Motivation du jugement
Le TGI de Paris précise que « compte tenu de la nature des missions et des responsabilités confiées aux IC de la branche d’activité concernée (chef de projet, intervention auprès des clients, organisation des missions…), la nécessité de finaliser des projets en cours, d’en d’informer les autres collaborateurs ainsi que la difficulté plus grande pour l’employeur de remplacer un IC et de vérifier l’adéquation d’un candidat IC au poste proposé, l’étude sociodémographique produite confirmant que les entreprises du secteur de l’informatique et de l’ingénierie ont des difficultés à recruter du personnel qualifié, la durée supérieure du préavis applicable aux salariés IC apparaît justifiée au regard de la spécificité de leurs fonctions ». L’article 15 de la convention n’est donc pas « déclaré illicite ». Le TGI de Paris statue ensuite sur la période d’essai, pour laquelle la différence de traitement entre cadres et non-cadres est prévue par l’article L. 1221-19 du Code du travail. Le juge envisage la durée du préavis comme le « dispositif miroir de la période d’essai » (selon les termes de la CFDT) et précise « qu’à une période de préavis plus longue pour les IC correspond une période d’essai plus longue ».
INDEMNITÉ DE LICENCIEMENT (art. 19)
Présentation de la clause contestée
La convention collective définit un montant différent de l’indemnité de licenciement pour les ETAM et les IC :
– pour les ETAM :
•* pour une ancienneté acquise entre deux et vingt ans : 0,25 mois par année de présence ;
•* à partir de vingt ans d’ancienneté : 0,30 mois par année de présence, sans pouvoir excéder un plafond de dix mois;
– pour les IC :
•* après deux ans d’ancienneté : 1/3 de mois par année de présence sans pouvoir excéder un plafond de douze mois ;
Motivation du jugement
Le TGI de Paris rappelle que « les indemnités de licenciement présentent un caractère indemnitaire et ont pour objectif de compenser les préjudices résultant de la perte d’emploi ». Il précise que « pour des salariés IC ayant des rémunérations plus élevées que celles des salariés ETAM, la perte financière en cas de perte d’emploi est plus importante ». En outre, « les IC, dont les fautes dans l’exercice de leurs missions sont appréciées différemment et plus sévèrement au regard des responsabilités qui leur sont confiées, ne sont pas placées dans une situation identique à celles des ETAM au regard du risque de licenciement ». Compte tenu de ces éléments mais aussi « du caractère mesuré de la différence instaurée », l’article 19 de la convention collective « n’apparaît pas contraire au principe d’égalité de traitement des salariés au regard de la spécificité de leurs situations respectives ».

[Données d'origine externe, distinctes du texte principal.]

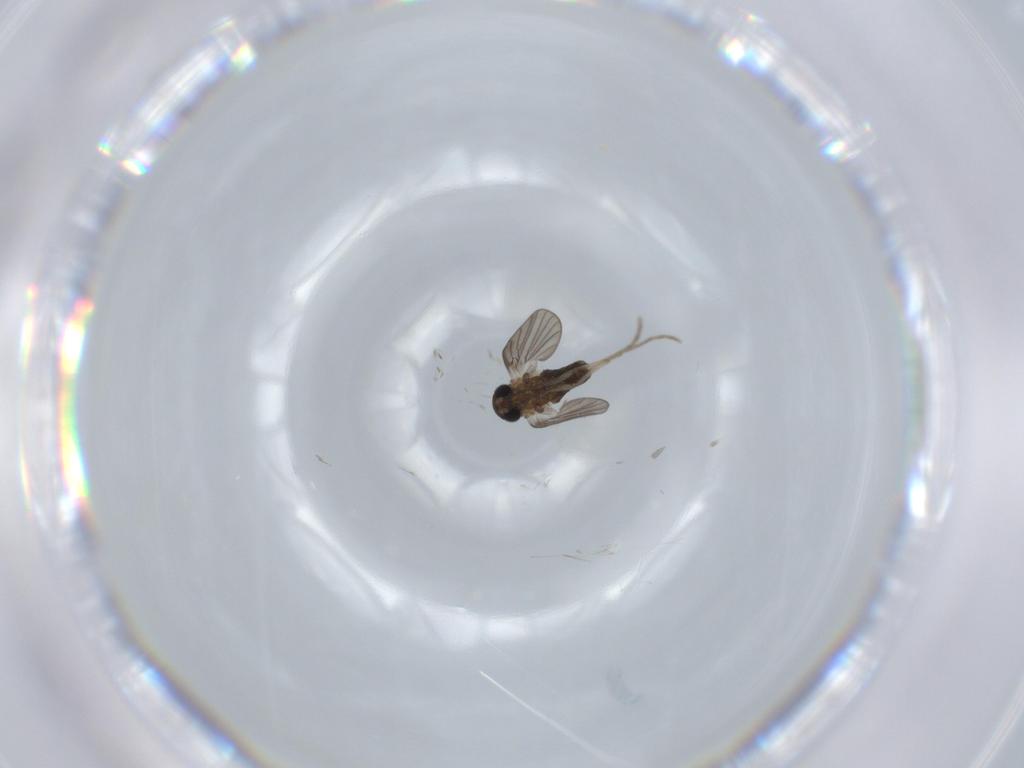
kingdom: Animalia
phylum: Arthropoda
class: Insecta
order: Diptera
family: Psychodidae
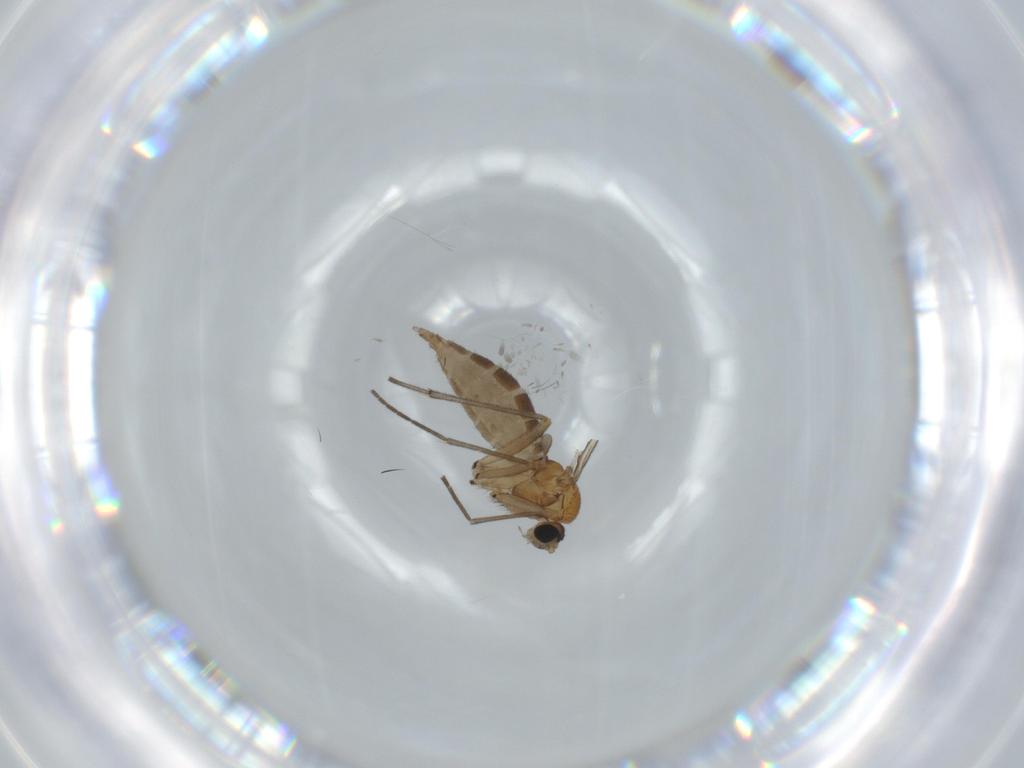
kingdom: Animalia
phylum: Arthropoda
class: Insecta
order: Diptera
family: Sciaridae
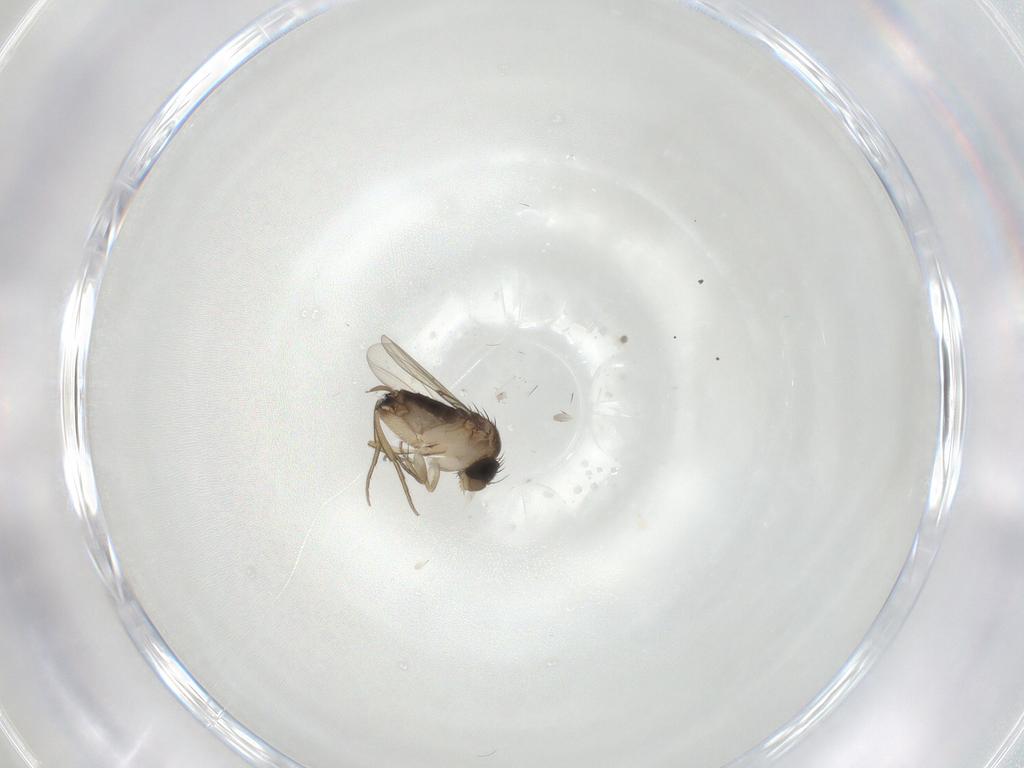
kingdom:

PAIEMENT DU TRAVAIL HABITUEL DE NUIT, DU DIMANCHE ET DES JOURS FÉRIÉS (art. 37)
Présentation de la clause contestée
La convention collective prévoit, pour les seuls salariés ETAM, que lorsque l’organisation du travail nécessite le travail habituel de nuit, du dimanche ou des jours fériés, les heures de travail ainsi effectuées bénéficient d’une majoration de 25 % appliquée sur le taux horaire découlant du minimum hiérarchique, sous réserve que ces heures soient incluses dans un poste comportant au moins six heures consécutives. La convention précise que pour apprécier si cette majoration est perçue par l’intéressé, il est tenu compte des avantages particuliers déjà accordés à ce titre dans l’entreprise et soumis à cotisations sociales.
Motivation du jugement
Le TGI de Paris rappelle que « l’article 36 de la convention collective ne définit effectivement le travail habituel de nuit, du dimanche et des jours fériés que pour les ETAM » en raison du contenu même de leur emploi et de leur mission. L’article 37 de la convention « n’instaure donc pas de différence de traitement entre les IC et les ETAM au regard de la compensation pécuniaire en cause, mais définit la compensation accordée à ces derniers lorsqu’ils travaillent habituellement de nuit, le dimanche ou les jours fériés, le travail habituel de nuit, des dimanches et des jours fériés des IC n’étant pas prévu par la convention collective ». Le TGI précise que « s’agissant du travail exceptionnel du dimanche et des jours fériés, les deux catégories de personnel sont rémunérées dans les mêmes conditions ».